-------- ENTRIES SHOWN --------

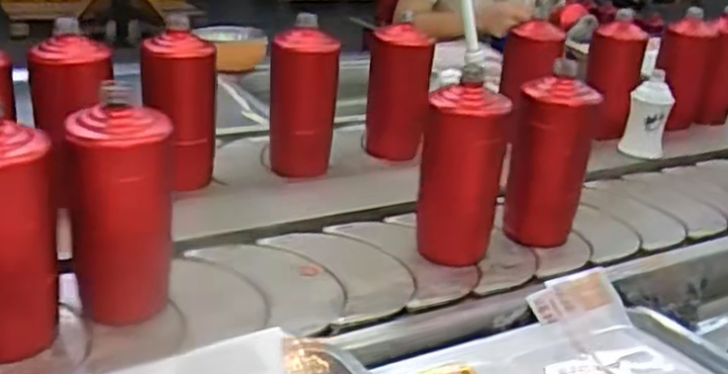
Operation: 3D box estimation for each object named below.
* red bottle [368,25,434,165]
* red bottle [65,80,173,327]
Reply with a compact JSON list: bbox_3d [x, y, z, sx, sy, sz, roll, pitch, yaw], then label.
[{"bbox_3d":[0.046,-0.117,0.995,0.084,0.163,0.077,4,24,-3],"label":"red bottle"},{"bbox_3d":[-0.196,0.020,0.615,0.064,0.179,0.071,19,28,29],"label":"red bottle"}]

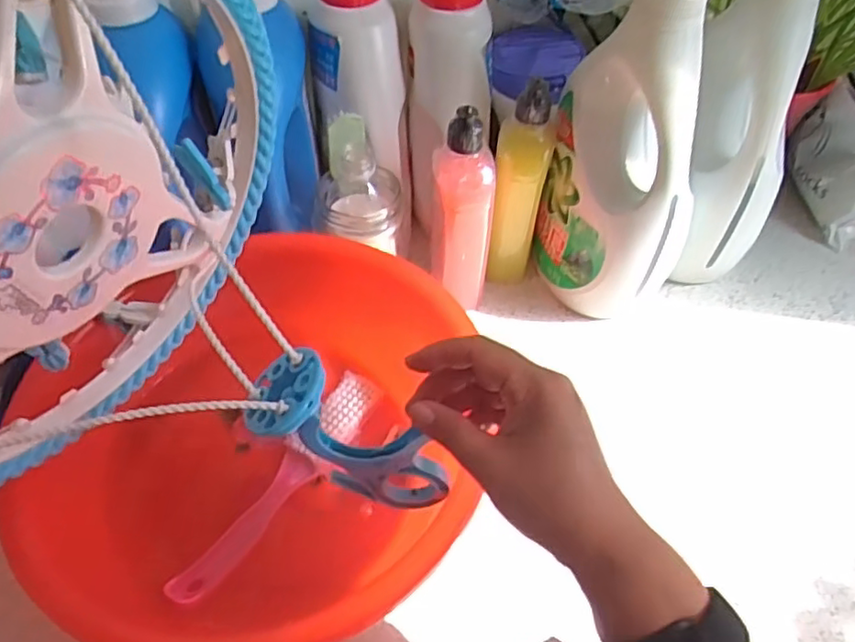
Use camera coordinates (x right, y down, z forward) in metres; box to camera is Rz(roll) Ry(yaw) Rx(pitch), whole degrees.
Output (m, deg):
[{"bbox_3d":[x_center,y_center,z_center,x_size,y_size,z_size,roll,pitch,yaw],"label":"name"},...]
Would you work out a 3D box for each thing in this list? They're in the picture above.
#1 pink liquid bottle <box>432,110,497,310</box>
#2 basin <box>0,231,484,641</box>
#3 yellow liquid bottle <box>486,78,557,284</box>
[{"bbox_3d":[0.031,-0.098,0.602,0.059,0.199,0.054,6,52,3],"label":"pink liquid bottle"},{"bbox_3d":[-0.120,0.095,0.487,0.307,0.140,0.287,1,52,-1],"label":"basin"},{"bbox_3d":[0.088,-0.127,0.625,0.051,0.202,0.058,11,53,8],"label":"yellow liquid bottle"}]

--------
-------- ENTRIES SHOWN --------

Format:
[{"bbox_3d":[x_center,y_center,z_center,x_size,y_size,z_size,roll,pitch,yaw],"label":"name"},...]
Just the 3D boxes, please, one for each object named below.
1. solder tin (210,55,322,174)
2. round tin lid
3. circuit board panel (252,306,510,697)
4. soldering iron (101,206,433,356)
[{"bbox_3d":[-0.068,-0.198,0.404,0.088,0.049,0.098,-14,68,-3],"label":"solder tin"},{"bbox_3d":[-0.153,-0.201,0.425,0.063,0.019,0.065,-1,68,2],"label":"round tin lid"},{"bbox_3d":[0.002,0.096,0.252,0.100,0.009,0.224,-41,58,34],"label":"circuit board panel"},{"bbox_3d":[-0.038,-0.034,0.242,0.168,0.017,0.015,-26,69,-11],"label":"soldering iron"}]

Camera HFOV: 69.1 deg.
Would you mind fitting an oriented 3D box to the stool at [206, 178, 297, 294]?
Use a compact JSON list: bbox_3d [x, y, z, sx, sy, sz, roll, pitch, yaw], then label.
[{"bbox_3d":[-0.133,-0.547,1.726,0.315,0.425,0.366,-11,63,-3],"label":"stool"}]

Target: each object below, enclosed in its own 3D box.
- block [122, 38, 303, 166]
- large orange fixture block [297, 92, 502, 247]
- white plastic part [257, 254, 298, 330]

--------
-------- ENTRIES SHOWN --------

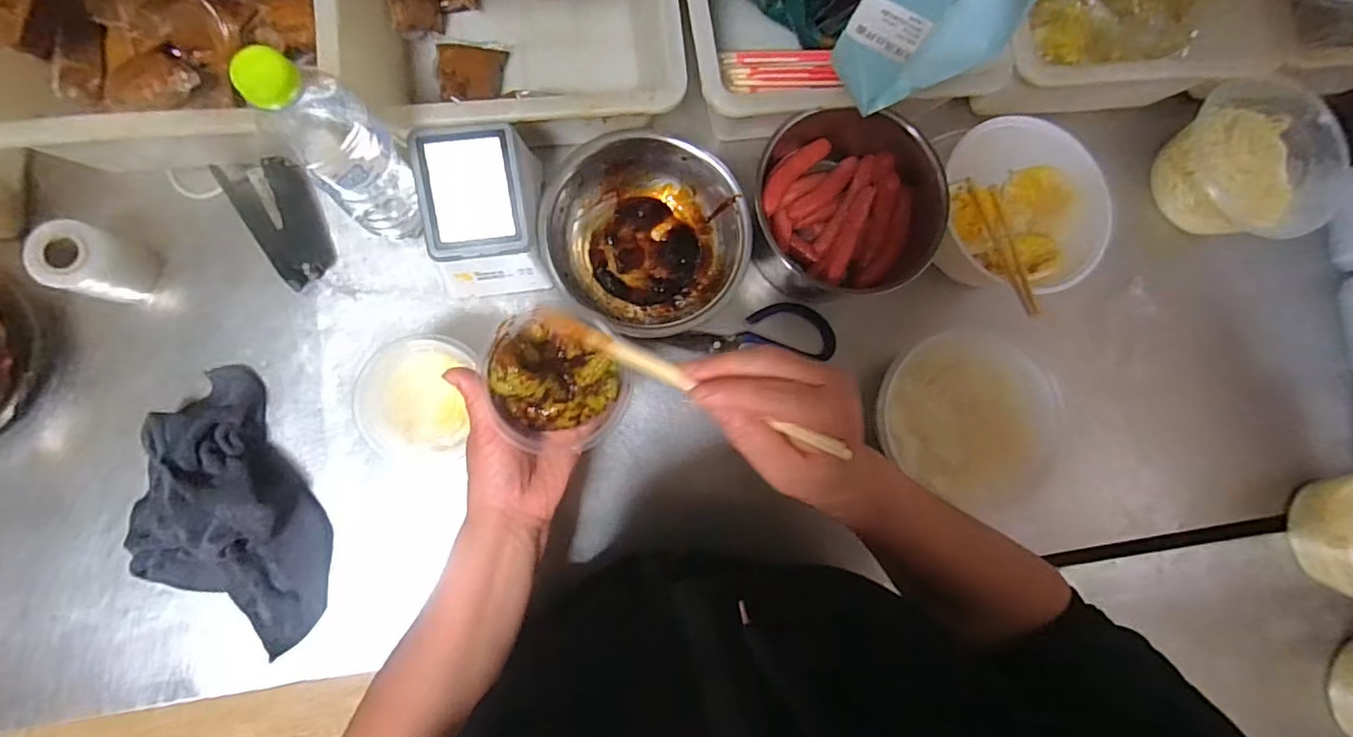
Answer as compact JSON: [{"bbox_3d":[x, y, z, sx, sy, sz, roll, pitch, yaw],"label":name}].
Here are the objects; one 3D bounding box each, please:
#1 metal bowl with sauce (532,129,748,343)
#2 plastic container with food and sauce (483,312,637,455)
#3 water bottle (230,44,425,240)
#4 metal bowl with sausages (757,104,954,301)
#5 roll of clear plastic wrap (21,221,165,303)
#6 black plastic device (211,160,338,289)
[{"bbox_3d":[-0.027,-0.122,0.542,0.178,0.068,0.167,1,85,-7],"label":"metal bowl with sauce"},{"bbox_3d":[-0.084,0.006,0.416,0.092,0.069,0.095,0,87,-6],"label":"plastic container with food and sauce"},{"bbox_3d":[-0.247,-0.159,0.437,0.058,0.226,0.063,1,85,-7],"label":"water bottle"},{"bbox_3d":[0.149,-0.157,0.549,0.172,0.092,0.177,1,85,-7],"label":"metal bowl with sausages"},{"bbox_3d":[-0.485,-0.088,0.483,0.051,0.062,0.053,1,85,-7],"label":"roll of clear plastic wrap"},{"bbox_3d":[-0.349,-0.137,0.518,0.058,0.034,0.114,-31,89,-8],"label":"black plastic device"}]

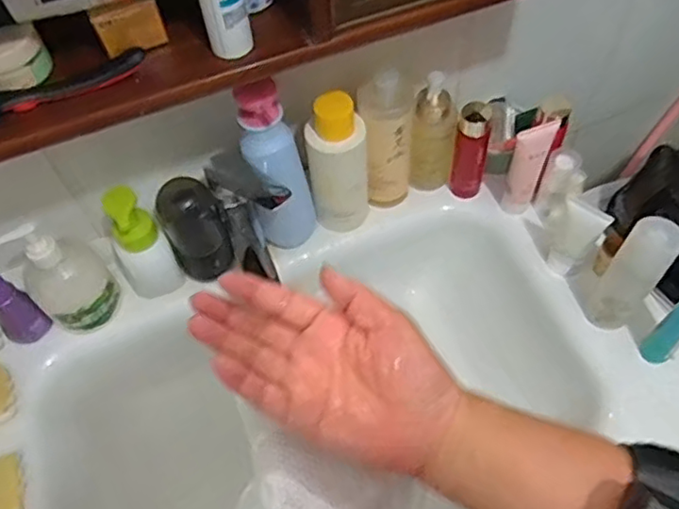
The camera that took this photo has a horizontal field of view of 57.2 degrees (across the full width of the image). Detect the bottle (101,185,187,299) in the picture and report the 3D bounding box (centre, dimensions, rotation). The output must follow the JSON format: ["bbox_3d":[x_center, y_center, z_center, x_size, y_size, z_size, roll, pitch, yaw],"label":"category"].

--------

▶ _THE TASK_
All that is wanted is the stretch of lines above from the one containing "Operation: 3D box" through the one containing "red bottle [65,80,173,327]", duplicated exactly.

▶ _ANSWER SECTION_
Operation: 3D box estimation for each object named below.
* red bottle [368,25,434,165]
* red bottle [65,80,173,327]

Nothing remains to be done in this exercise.